The Scoia'tael faded back into the foliage like ghosts, leaving Kevin alone in the silence of the woods. He looked East, then down at his map of the Continent. Redania, Nilfgaard, Temeria—the names were just ink on parchment for now, but he could feel the weight of the war-torn world pressing in on him.

He began to walk, his polished boots crunching over the forest floor. He needed a forge, a laboratory, and a steady supply of sulfur and saltpeter. If this world was as violent as the elves suggested, he was going to need more than just six shots and a top hat.

******

Kevin moved through the dense undergrowth with a speed that felt like cheating. His new elven physiology was a marvel of biomechanics—low-friction joints, heightened fast-twitch muscle fibers, and a sense of balance that made the uneven forest floor feel as level as a chalkboard.

Through the trees, he spotted them: a squad of twelve Redanian soldiers. They were clad in gambesons and iron caps, their silver-and-red surcoats stained with the dust of the road. They had a small group of elven refugees pinned against a rock face—elderly men and wide-eyed women clutching meager bundles.

"We are just travelers!" one of the elder elves pleaded in Common. "We have no quarrel with the King!"

"Save it, Squirrel," a soldier spat, unsheathing a notched arming sword. "A non-human in the woods is a guerilla in training. Commander says to clear the 'vermin' from the No Man's Land. Easier to execute you here than march you to a camp."

Kevin felt a cold, sharp heat rise in his chest. It wasn't just anger; it was the logical rejection of senseless waste. His British sensibilities recoiled at the lack of due process, and his elven blood boiled at the cruelty.

He didn't shout a warning. He didn't offer a speech. He simply stepped from behind a tree, leveled his brass revolver, and let the laws of physics do the talking.

BANG.

The lead soldier's head snapped back as a lead bullet found its mark with mathematical precision.
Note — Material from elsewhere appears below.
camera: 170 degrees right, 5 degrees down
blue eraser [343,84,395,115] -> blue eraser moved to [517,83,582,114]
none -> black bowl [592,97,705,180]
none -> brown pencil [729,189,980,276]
The noise—a sharp, violent crack unlike anything this world had ever heard—echoed through the valley.

The soldiers panicked. They looked for a mage or a ballista, but Kevin was already moving. He thumbed the hammer back in a blur of motion.

BANG. BANG. BANG.

Three more fell before they could even raise their shields. The "strange small pipe" spat fire and lead, delivering kinetic energy that iron helmets were never designed to stop.
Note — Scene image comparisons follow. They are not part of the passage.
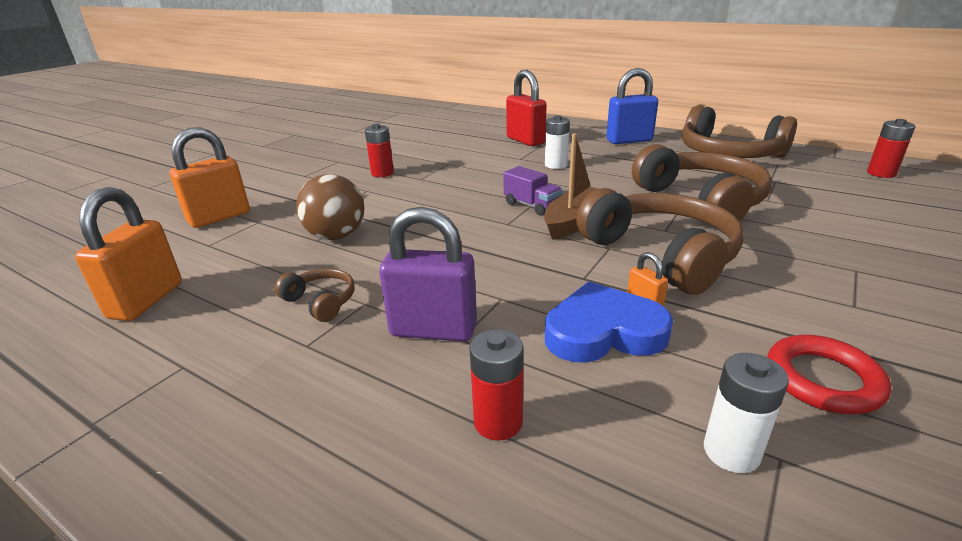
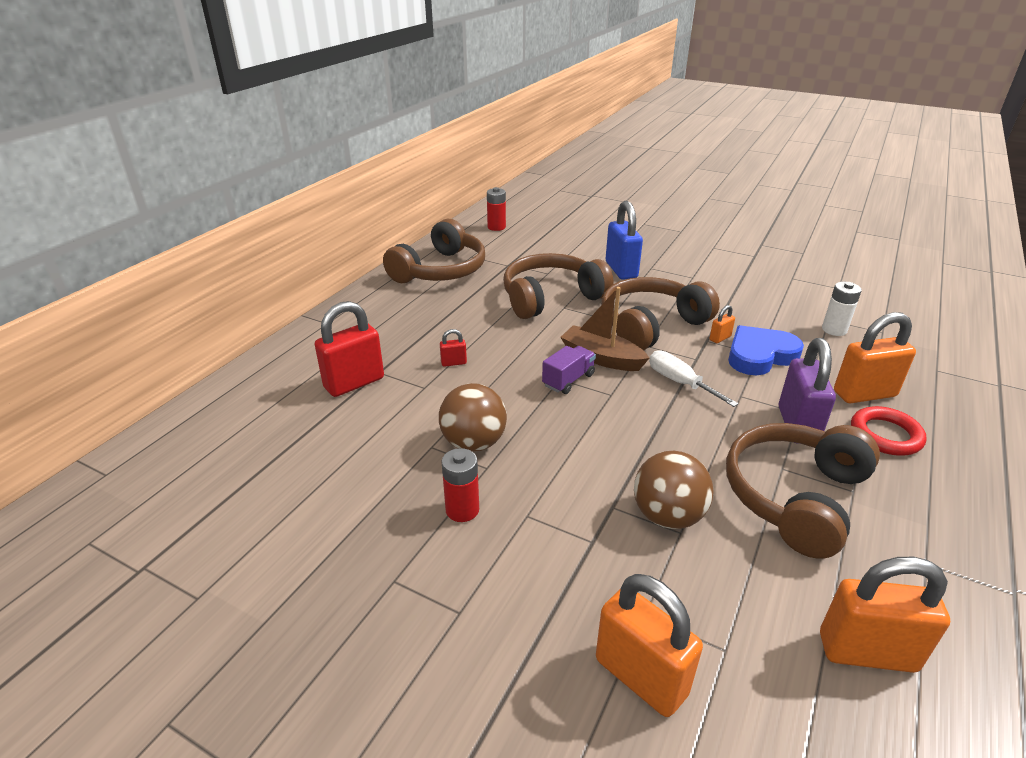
camera: 95 degrees left, 5 degrees up
brown headphones [275,268,354,322] -> brown headphones [726,423,880,559], size x2.21
red battery [469,329,523,441] -> orange padlock [834,312,916,403]
white battery [545,115,570,169] -> red padlock [440,329,467,367]
blue heart [545,282,673,363] -> blue heart turned 75 degrees clockwise [728,325,804,375]
blue padlock [606,68,658,144] -> blue padlock moved to [606,201,643,280]
red ring [767,335,891,414] -> red ring moved to [851,406,927,456]
none -> brown ball [439,383,507,452]
none -> white screwdriver [649,350,738,407]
Kevin's hands were steady, his mind calculating windage and drop as if he were solving a simple equation. When the cylinder clicked empty, he didn't hesitate. He flicked the release, dumped the spent casings—which tinkled like tiny brass bells against the stones—and slid six fresh rounds home from his satchel.

The remaining soldiers tried to charge, but they were fighting a man who saw the world in slow motion.

BANG. BANG. BANG. BANG. BANG. BANG.

Twelve shots. Twelve headshots. The silence that followed was heavy, broken only by the thin wisps of acrid smoke drifting from the revolver's barrel.

Kevin tucked the gun back into his holster and straightened his silk top hat. He stepped over the bodies, his polished boots clicking as he approached the trembling refugees.

"Terribly sorry about the noise," Kevin said, his voice calm and undeniably British. "Are you all right? Is anyone injured?"

The elves stared at him—this strange, well-dressed kinsman who carried lightning in his pocket—with a mixture of terror and awe.